Certain key measures should be taken into account in order to correctly advise businesses on their strategy:
- Electronic customs declarations will become standard: all customs acts and procedures will become electronic; in France, the DELTA system (Dédouanement en Ligne par Traitement Automatisé, or “online customs clearance by automatic processing”) is already in place, but the National One-Stop Shop (French: Guichet Unique National, or “GUN”) is currently being deployed to cover all of the documents in the supply chain.
- Using their status as Authorised Economic Operators (AEO status), businesses can request centralised customs clearance not only in France but also at a European Union level: this will allow a French business to clear in France goods presented to another customs office in the EU; businesses will thus be able to declare their goods electronically at an office different to that through which the goods pass.
- Greater flexibility is expected in respect of transfer pricing adjustments: advance agreements for provisional values will be facilitated and adjustments should be able to make upwards and downwards according to the transfer pricing rules.

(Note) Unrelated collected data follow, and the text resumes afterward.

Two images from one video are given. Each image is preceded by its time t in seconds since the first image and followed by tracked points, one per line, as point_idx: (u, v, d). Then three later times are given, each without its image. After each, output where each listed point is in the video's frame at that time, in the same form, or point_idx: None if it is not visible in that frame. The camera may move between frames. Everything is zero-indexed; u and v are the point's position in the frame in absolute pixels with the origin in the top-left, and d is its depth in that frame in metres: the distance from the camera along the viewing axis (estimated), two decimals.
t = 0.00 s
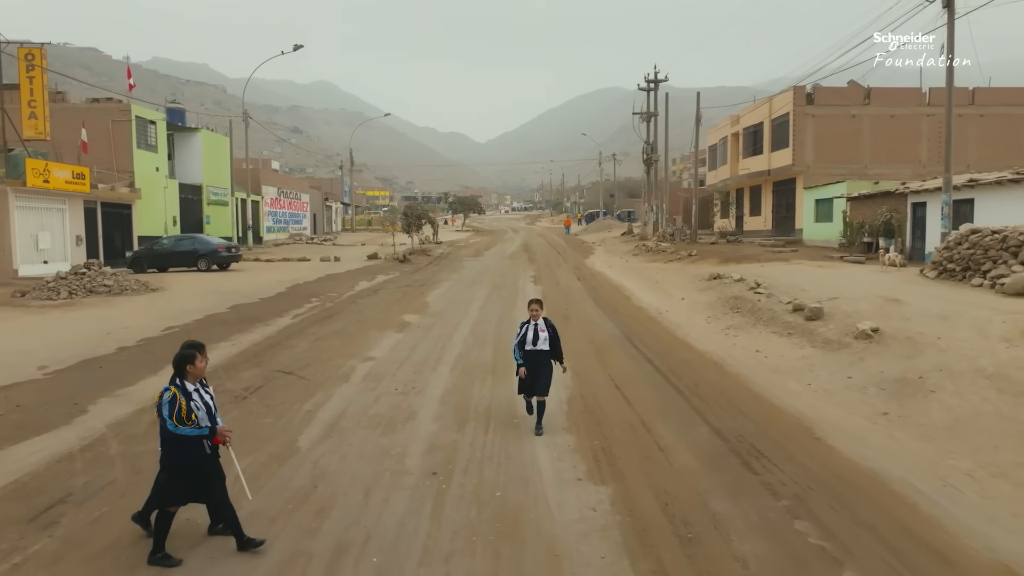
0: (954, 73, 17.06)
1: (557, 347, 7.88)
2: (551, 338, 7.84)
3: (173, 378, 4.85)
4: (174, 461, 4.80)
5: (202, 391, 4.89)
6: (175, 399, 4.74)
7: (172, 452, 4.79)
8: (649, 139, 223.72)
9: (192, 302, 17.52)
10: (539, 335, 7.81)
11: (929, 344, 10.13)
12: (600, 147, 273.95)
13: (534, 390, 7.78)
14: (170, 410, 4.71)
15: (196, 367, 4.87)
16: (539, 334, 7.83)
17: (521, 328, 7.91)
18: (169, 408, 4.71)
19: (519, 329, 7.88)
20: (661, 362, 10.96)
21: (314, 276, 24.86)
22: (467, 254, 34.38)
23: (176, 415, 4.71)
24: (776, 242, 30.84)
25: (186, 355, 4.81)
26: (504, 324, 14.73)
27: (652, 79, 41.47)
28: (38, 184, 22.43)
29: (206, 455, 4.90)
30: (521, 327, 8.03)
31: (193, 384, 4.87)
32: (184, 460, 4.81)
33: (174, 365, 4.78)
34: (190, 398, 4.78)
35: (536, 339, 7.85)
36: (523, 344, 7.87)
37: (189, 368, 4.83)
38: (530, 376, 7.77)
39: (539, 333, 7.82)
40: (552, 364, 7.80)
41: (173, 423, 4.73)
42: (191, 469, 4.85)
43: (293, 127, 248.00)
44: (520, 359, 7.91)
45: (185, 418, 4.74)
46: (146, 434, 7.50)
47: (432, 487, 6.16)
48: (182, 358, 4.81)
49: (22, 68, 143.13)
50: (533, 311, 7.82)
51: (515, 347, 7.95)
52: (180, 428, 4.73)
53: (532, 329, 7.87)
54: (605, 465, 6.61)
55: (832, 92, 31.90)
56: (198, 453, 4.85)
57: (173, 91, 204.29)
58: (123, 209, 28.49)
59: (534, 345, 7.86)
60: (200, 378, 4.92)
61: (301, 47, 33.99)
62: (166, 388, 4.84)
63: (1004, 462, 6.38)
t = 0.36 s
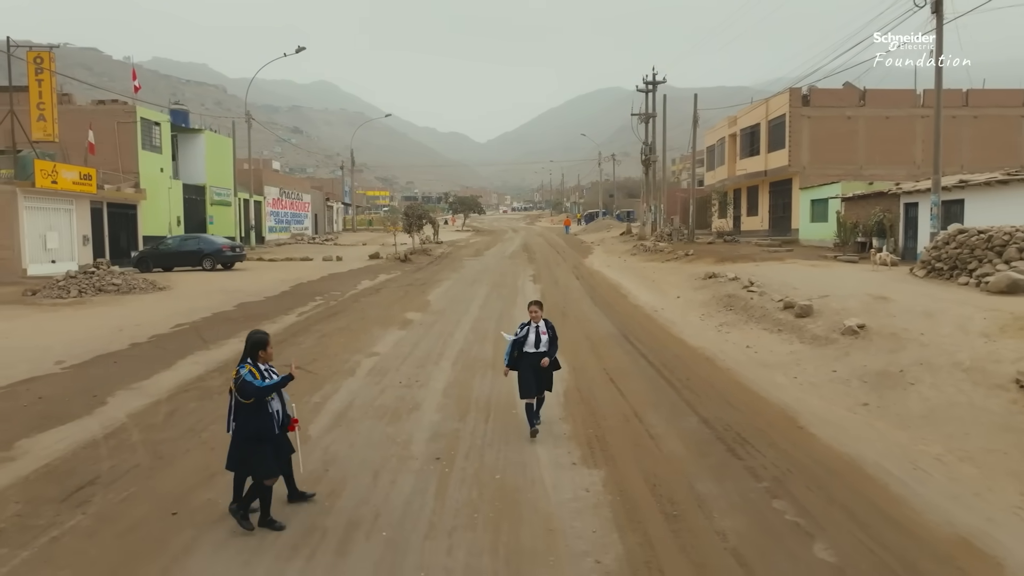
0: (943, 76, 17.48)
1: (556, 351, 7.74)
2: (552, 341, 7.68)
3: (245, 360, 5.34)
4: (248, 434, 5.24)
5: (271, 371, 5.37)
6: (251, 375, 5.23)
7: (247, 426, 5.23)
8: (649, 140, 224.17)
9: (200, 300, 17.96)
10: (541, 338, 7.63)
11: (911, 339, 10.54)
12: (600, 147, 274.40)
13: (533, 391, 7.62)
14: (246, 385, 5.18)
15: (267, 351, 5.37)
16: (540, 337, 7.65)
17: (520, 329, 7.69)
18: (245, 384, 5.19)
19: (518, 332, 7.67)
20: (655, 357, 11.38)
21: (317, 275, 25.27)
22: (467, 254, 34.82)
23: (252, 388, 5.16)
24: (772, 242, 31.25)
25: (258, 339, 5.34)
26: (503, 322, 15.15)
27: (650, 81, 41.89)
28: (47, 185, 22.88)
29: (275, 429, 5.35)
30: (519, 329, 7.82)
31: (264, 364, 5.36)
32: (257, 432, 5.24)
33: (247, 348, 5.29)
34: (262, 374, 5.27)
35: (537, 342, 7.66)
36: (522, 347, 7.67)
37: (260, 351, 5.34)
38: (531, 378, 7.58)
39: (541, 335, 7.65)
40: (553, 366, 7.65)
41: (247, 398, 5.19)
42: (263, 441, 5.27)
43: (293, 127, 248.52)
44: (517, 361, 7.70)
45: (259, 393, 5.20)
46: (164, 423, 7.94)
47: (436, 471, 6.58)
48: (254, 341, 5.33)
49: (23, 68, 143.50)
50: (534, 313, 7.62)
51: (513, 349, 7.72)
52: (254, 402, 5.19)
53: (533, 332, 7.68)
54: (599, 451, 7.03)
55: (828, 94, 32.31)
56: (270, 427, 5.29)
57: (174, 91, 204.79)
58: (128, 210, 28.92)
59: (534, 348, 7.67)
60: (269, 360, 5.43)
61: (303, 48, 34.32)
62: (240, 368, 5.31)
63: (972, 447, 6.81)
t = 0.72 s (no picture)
0: (932, 80, 17.91)
1: (556, 348, 7.85)
2: (551, 338, 7.79)
3: (294, 357, 5.69)
4: (304, 427, 5.62)
5: (319, 366, 5.74)
6: (303, 372, 5.59)
7: (302, 419, 5.62)
8: (649, 140, 224.62)
9: (206, 299, 18.38)
10: (541, 336, 7.71)
11: (895, 335, 10.96)
12: (600, 147, 274.82)
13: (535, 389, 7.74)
14: (301, 383, 5.54)
15: (313, 348, 5.73)
16: (540, 335, 7.73)
17: (520, 328, 7.76)
18: (299, 382, 5.54)
19: (518, 330, 7.74)
20: (649, 353, 11.80)
21: (320, 275, 25.69)
22: (467, 254, 35.22)
23: (307, 386, 5.54)
24: (768, 242, 31.67)
25: (305, 338, 5.68)
26: (503, 319, 15.55)
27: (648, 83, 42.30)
28: (55, 186, 23.29)
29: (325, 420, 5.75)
30: (518, 326, 7.89)
31: (312, 361, 5.72)
32: (312, 425, 5.63)
33: (296, 347, 5.63)
34: (313, 370, 5.64)
35: (537, 340, 7.75)
36: (522, 345, 7.75)
37: (307, 348, 5.68)
38: (532, 377, 7.69)
39: (541, 334, 7.73)
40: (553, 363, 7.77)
41: (301, 394, 5.57)
42: (317, 433, 5.66)
43: (293, 127, 248.97)
44: (517, 360, 7.80)
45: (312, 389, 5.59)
46: (181, 414, 8.35)
47: (439, 457, 6.99)
48: (300, 339, 5.67)
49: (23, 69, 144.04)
50: (534, 312, 7.69)
51: (513, 348, 7.80)
52: (308, 398, 5.57)
53: (533, 330, 7.76)
54: (592, 439, 7.46)
55: (824, 96, 32.74)
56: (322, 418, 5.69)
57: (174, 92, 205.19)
58: (133, 210, 29.34)
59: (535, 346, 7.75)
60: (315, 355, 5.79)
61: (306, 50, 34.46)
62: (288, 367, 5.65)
63: (944, 435, 7.23)
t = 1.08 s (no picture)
0: (922, 83, 18.33)
1: (561, 360, 7.69)
2: (556, 350, 7.65)
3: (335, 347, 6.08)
4: (336, 413, 6.02)
5: (356, 358, 6.05)
6: (336, 363, 5.95)
7: (334, 406, 6.02)
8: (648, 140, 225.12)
9: (212, 297, 18.79)
10: (544, 347, 7.58)
11: (881, 332, 11.36)
12: (600, 147, 275.28)
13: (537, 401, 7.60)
14: (332, 373, 5.91)
15: (351, 340, 6.03)
16: (544, 346, 7.60)
17: (524, 338, 7.65)
18: (332, 372, 5.92)
19: (522, 340, 7.63)
20: (644, 349, 12.22)
21: (322, 274, 26.10)
22: (468, 253, 35.64)
23: (336, 377, 5.90)
24: (765, 242, 32.08)
25: (342, 330, 6.01)
26: (503, 318, 15.95)
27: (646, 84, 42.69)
28: (62, 187, 23.71)
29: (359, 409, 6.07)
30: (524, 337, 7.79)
31: (349, 352, 6.05)
32: (344, 413, 6.01)
33: (333, 338, 6.00)
34: (346, 363, 5.97)
35: (540, 351, 7.62)
36: (527, 356, 7.63)
37: (343, 340, 6.02)
38: (534, 388, 7.55)
39: (545, 345, 7.60)
40: (557, 375, 7.61)
41: (333, 383, 5.95)
42: (348, 420, 6.03)
43: (294, 128, 249.44)
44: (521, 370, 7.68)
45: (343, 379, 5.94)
46: (195, 406, 8.76)
47: (441, 446, 7.39)
48: (339, 331, 6.03)
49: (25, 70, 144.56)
50: (539, 323, 7.52)
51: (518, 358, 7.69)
52: (340, 387, 5.93)
53: (537, 341, 7.64)
54: (586, 429, 7.86)
55: (820, 98, 33.15)
56: (355, 406, 6.03)
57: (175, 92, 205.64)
58: (138, 211, 29.74)
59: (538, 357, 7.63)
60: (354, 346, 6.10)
61: (307, 52, 34.76)
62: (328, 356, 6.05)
63: (920, 425, 7.63)
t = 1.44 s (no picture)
0: (913, 86, 18.73)
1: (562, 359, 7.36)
2: (558, 349, 7.30)
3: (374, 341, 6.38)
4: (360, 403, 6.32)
5: (388, 356, 6.27)
6: (368, 357, 6.23)
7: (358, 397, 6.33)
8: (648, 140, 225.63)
9: (217, 296, 19.19)
10: (546, 347, 7.22)
11: (868, 329, 11.74)
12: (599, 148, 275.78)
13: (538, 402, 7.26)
14: (359, 364, 6.22)
15: (385, 337, 6.26)
16: (546, 345, 7.24)
17: (525, 337, 7.27)
18: (361, 365, 6.21)
19: (523, 340, 7.24)
20: (638, 346, 12.62)
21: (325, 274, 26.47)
22: (468, 253, 36.03)
23: (359, 369, 6.20)
24: (761, 242, 32.48)
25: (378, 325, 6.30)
26: (502, 316, 16.33)
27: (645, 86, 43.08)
28: (69, 187, 24.13)
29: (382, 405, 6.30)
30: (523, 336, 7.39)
31: (384, 349, 6.30)
32: (367, 405, 6.28)
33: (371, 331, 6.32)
34: (375, 358, 6.23)
35: (542, 351, 7.26)
36: (527, 356, 7.26)
37: (378, 335, 6.29)
38: (536, 390, 7.21)
39: (547, 344, 7.23)
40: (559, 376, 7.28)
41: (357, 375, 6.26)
42: (368, 413, 6.30)
43: (294, 128, 249.85)
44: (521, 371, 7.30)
45: (371, 374, 6.22)
46: (207, 399, 9.16)
47: (443, 436, 7.78)
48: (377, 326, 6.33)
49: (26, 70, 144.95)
50: (540, 321, 7.19)
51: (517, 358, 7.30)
52: (367, 381, 6.21)
53: (539, 340, 7.25)
54: (581, 420, 8.26)
55: (816, 99, 33.55)
56: (381, 401, 6.28)
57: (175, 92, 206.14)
58: (143, 211, 30.15)
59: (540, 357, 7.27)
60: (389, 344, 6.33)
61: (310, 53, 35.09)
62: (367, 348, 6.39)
63: (898, 416, 8.02)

- The only negative point is that the extension of the customs statute of limitations in France from three to five years has been adopted under the Amending Finance Law 2015. At the same time, a ten-year right of recovery has been implemented, similar to that for tax matters. However, in practice, this should have little impact on businesses acting in good faith and having concluded agreements with the customs authorities.
Overall, the developments of the UCC are favourable to businesses, who have every interest to review their supply chain and re-evaluate their customs strategy.
The actions within businesses will be varied, ranging from simple retraining to a supply chain review or putting AEO status in place.